Spanning artificial intelligence, semiconductor innovation, power electronics, the Internet of Things, and quantum computing, this issue brings together expert analysis, industry perspectives, and technical insight to inform professionals across the design and engineering community.
The issue opens with an editorial comment examining the UK’s strategic position within the global artificial intelligence landscape. As policymakers and industry leaders seek to establish coherent AI frameworks, this piece considers where British expertise and infrastructure can most effectively contribute – and what is at stake should the opportunity be insufficiently addressed.
This is complemented by the STEM Spotlight column, which examines the role of artificial intelligence in supporting early-career professionals. Rather than framing AI as a displacement risk, the feature presents evidence that these technologies may serve to lower barriers to entry and extend access to advanced design capabilities – a perspective of considerable importance to the industry’s long-term talent pipeline.
The Women in Tech feature addresses the ongoing challenge of sustaining diversity within the electronics sector. As demand for skilled engineers intensifies, the article explores the structural and cultural factors that determine whether the profession remains accessible to underrepresented groups, and what organisations can do to effect meaningful change.
This issue offers substantive coverage across several core engineering disciplines. In the power electronics space, a dedicated feature reconsiders established approaches to high-voltage resistive division, presenting a case for rethinking assumptions that have long underpinned circuit design practice.
A Q&A with Adeia examines the thermal challenges that now represent one of the most pressing constraints in semiconductor development. The discussion covers both the technical dimensions of the problem and the approaches being developed to address them at scale.
The Obsolescence column, contributed by Rochester Electronics, turns its attention to the preservation of legacy systems – an area of growing strategic importance for industries in which long-established components remain integral to critical infrastructure and cannot simply be substituted with modern equivalents.

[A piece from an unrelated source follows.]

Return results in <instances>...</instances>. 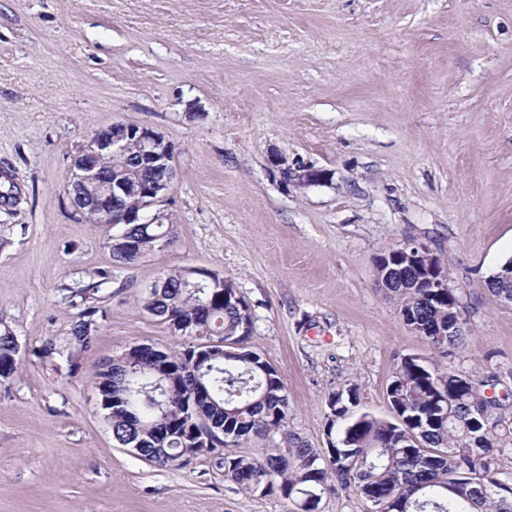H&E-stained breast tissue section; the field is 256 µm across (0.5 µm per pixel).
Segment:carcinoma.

The May issue also dedicates considerable editorial space to the Internet of Things, presenting three distinct features that together offer a broad view of the sector’s current trajectory. The first addresses how wireless MCU modules can accelerate IoT deployment. The second examines the precision and security requirements underpinning next-generation smart entry systems. The third considers whether smart circuit breakers represent the next meaningful advance in connected building technology – and what technical and commercial conditions would need to be met for that transition to occur.
The Test and Measurement section presents an overview of current developments in the field, while a forward-looking feature on quantum computing explores its potential implications for future broadband network architecture – a relationship between disciplines that is beginning to attract serious attention from researchers and industry alike.